## Task
Among the entries below, how many lines include "syringae"? Answer with the number only.

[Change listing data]
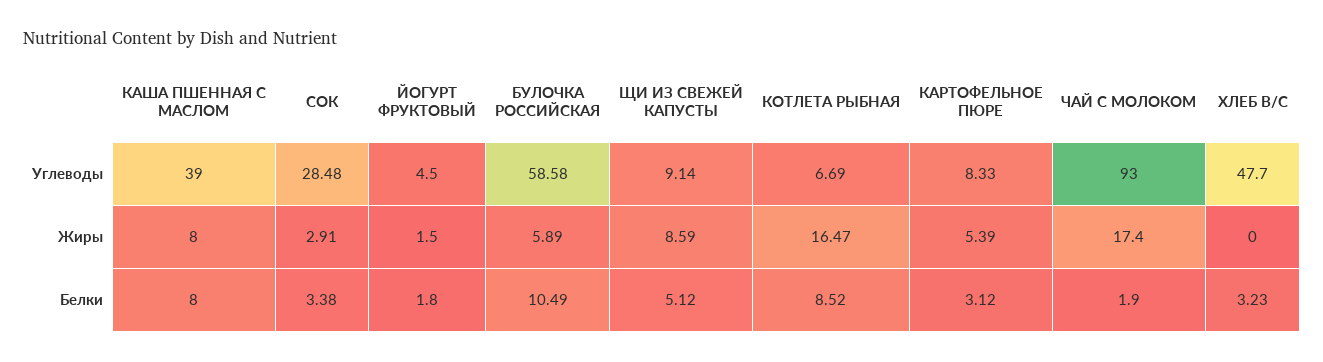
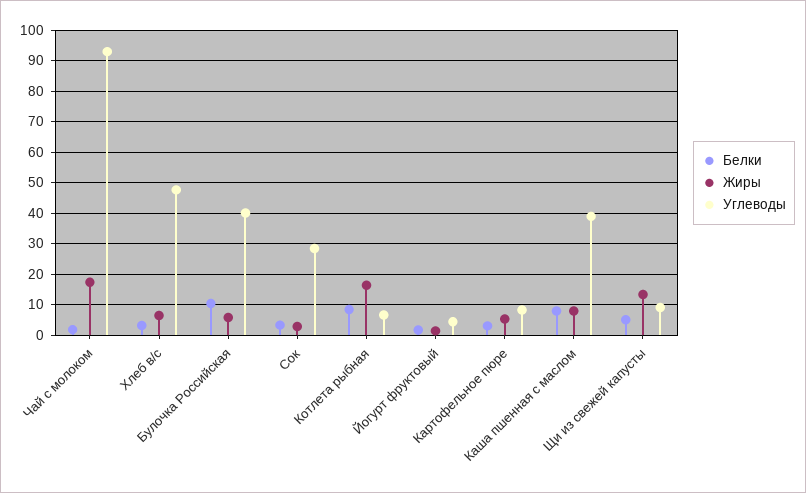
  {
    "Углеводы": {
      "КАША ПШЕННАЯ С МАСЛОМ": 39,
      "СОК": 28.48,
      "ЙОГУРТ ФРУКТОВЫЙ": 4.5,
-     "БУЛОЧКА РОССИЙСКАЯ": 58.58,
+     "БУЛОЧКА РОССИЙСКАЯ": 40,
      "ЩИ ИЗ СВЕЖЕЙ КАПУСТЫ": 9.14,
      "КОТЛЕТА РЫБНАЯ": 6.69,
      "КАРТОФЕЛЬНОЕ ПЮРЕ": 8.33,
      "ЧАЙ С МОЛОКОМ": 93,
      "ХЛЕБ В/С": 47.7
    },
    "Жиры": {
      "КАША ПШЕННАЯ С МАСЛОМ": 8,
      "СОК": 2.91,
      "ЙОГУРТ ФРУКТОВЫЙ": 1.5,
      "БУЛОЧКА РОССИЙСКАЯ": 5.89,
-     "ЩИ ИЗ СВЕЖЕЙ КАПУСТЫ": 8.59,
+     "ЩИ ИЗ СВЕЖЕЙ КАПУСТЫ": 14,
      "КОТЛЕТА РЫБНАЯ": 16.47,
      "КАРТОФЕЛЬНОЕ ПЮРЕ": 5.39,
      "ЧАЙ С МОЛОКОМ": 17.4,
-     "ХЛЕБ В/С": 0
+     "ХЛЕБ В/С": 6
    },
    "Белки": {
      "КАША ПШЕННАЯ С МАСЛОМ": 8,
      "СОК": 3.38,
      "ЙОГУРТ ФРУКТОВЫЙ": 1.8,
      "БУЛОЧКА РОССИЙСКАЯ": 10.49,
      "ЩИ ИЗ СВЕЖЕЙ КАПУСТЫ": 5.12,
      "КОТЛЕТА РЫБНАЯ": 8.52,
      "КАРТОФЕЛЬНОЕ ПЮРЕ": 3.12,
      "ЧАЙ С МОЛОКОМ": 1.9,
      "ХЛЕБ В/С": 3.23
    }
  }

* * *

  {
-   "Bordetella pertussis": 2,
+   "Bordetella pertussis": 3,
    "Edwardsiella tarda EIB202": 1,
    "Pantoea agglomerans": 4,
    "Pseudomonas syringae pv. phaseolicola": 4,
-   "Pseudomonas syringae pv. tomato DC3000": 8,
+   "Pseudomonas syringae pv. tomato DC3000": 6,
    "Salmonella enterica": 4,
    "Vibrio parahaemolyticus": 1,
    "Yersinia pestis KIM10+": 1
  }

==

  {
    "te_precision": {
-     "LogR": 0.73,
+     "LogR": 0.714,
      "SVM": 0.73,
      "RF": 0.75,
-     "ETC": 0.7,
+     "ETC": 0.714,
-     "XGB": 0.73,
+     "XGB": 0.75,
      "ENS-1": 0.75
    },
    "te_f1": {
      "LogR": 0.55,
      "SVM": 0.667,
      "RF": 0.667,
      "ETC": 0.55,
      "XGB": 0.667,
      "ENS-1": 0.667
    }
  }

## Written solution
3